Stored records:
- Opening Delimiter -

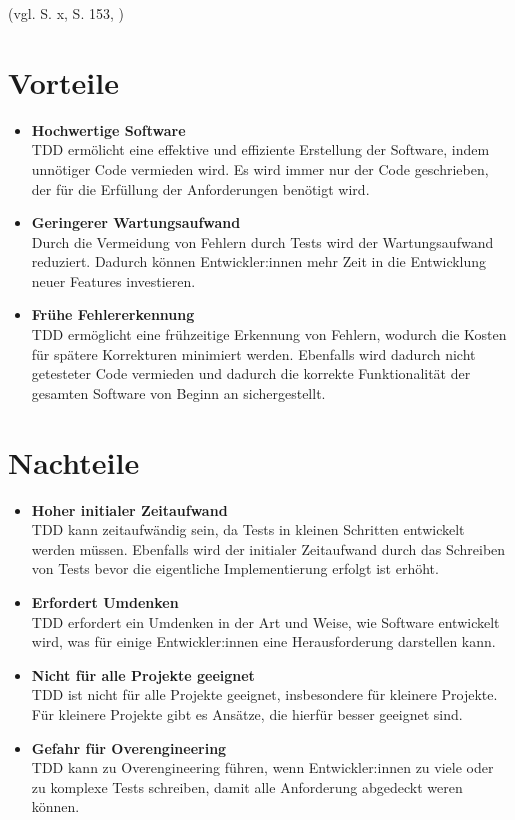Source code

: \documentclass[a0,landscape]{a0poster}
\begin{document}
\begin{multicols}{4}
(vgl. \cite{beck_test_2022} S. x, \cite{schatten_qualitatssicherung_2010} S. 153, \cite{ionos_test_2020})


\section*{Vorteile}
\begin{itemize}
    \item \textbf{Hochwertige Software}\\
    TDD ermölicht eine effektive und effiziente Erstellung der Software, indem unnötiger Code vermieden wird. Es wird immer nur der Code geschrieben, der für die Erfüllung der Anforderungen benötigt wird.
    \item \textbf{Geringerer Wartungsaufwand}\\
    Durch die Vermeidung von Fehlern durch Tests wird der Wartungsaufwand reduziert. Dadurch können Entwickler:innen mehr Zeit in die Entwicklung neuer Features investieren.
    \item \textbf{Frühe Fehlererkennung}\\
    TDD ermöglicht eine frühzeitige Erkennung von Fehlern, wodurch die Kosten für spätere Korrekturen minimiert werden. Ebenfalls wird dadurch nicht getesteter Code vermieden und dadurch die korrekte Funktionalität der gesamten Software von Beginn an sichergestellt.
\end{itemize}

\section*{Nachteile}
\begin{itemize}
    \item \textbf{Hoher initialer Zeitaufwand}\\
    TDD kann zeitaufwändig sein, da Tests in kleinen Schritten entwickelt werden müssen. Ebenfalls wird der initialer Zeitaufwand durch das Schreiben von Tests bevor die eigentliche Implementierung erfolgt ist erhöht.
    \item \textbf{Erfordert Umdenken}\\
    TDD erfordert ein Umdenken in der Art und Weise, wie Software entwickelt wird, was für einige Entwickler:innen eine Herausforderung darstellen kann.
    \item \textbf{Nicht für alle Projekte geeignet}\\
    TDD ist nicht für alle Projekte geeignet, insbesondere für kleinere Projekte. Für kleinere Projekte gibt es Ansätze, die hierfür besser geeignet sind.
    \item \textbf{Gefahr für Overengineering}\\
    TDD kann zu Overengineering führen, wenn Entwickler:innen zu viele oder zu komplexe Tests schreiben, damit alle Anforderung abgedeckt weren können.
\end{itemize}


\end{multicols}
\end{document}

- Closing Delimiter -

> **ASSIGNED TASK**
Return, word for word, the line containing "TDD kann zu" and all lines after it through the last line of the records, and nothing else.

> **SOLUTION**
    TDD kann zu Overengineering führen, wenn Entwickler:innen zu viele oder zu komplexe Tests schreiben, damit alle Anforderung abgedeckt weren können.
\end{itemize}


\end{multicols}
\end{document}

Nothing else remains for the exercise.